The sky for all its stars hung above the valley like an empty bowl above an empty vessel, and in his heart he felt no swelling possibilities to fill this void. To the haggard old eyes the face of the world was like a dead thing, which did not return his gaze even with hostility, but blankly—a smooth, thin mask which hid behind it nothing at all.

He was startled by the sudden appearance of a dog from out of the shadows, a shaggy collie who trotted briskly down the road, stopping to roll a friendly, inquiring eye on his bent figure. His eyes followed the animal until it vanished in the shadows on the other side. After the sound of its padding footsteps was still, the old man's heart died within him at the silence.

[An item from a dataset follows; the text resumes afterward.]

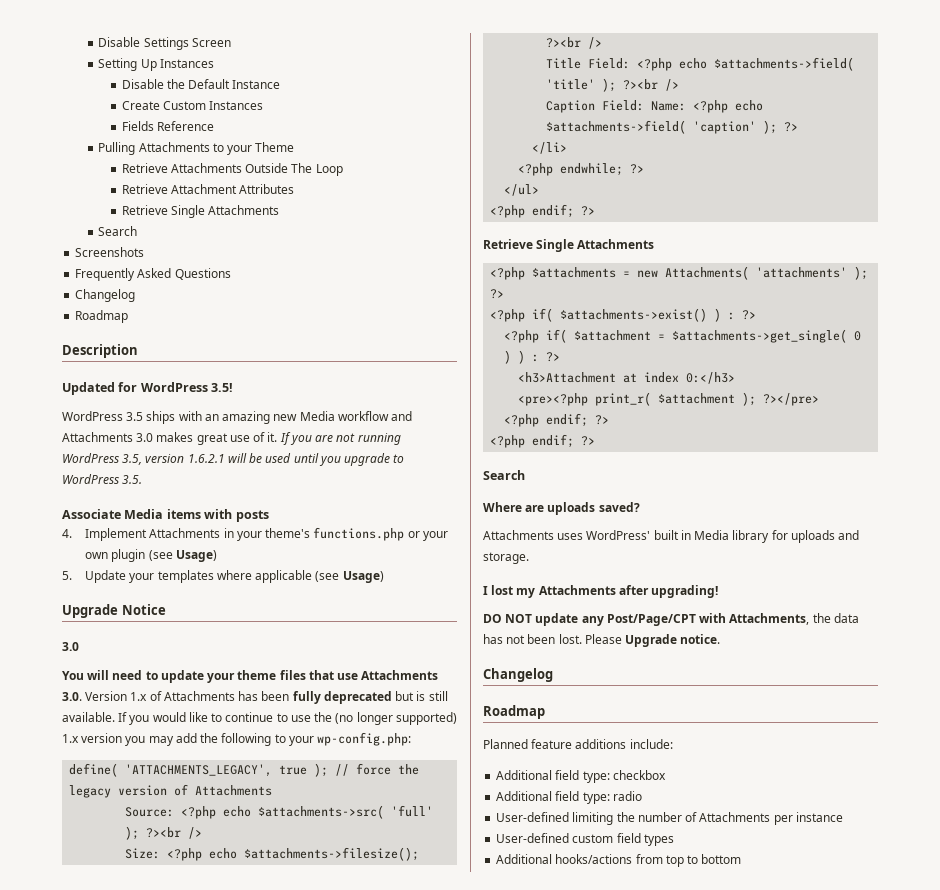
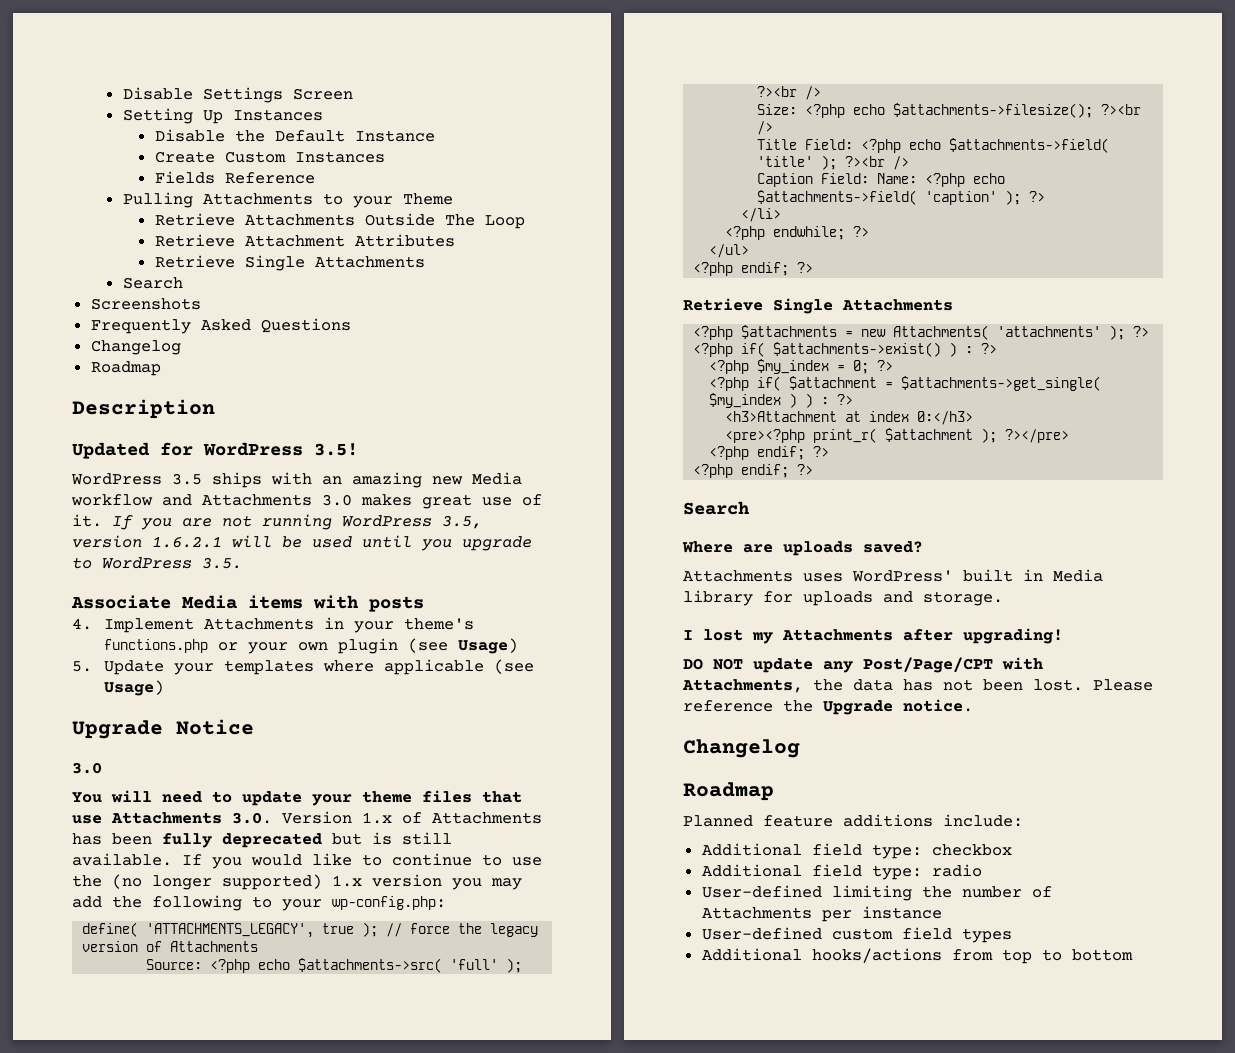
(757, 315) none -> [709,359,894,374] // <?php $my_index = 0; ?>
[854,331,862,341] 0 -> [709,393,782,408] $my_index
(622, 639) none -> [683,700,813,712] reference the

He tried vainly to exorcise this anguish by naming it What was it? Why did he droop dully now that he was where he had so longed to be? Everything was as it had been, the valley, the clean white fog, tossing its waves up to him as he had dreamed of it in the arid days of Nebraska; the mountains closing in on him with the line of drooping peace he had never lost from before his eyes during the long, dreary years of exile. Only he was changed. His eye fell on his mud-caked boots, and his face contracted. "Oh, my! Oh, my!" he said aloud, like an anxious old child. "She couldn't ha' liked my tracking bog durt on to her clane kitchen floor!"

But as he sat brooding, his hand dropped heavily to the Round Stone and encountered a small object which he held up to view. It was a willow whistle of curious construction, with white lines criss-cross on it; and beside it lay a jackknife with a broken blade. The old man looked at it, absently at first, then with a start, and finally with a rush of joyful and exultant exclamations.

And afterward, quite tranquilly, with a shining face of peace, he played softly on his pipes, "The Call of the Sidhe to the Children."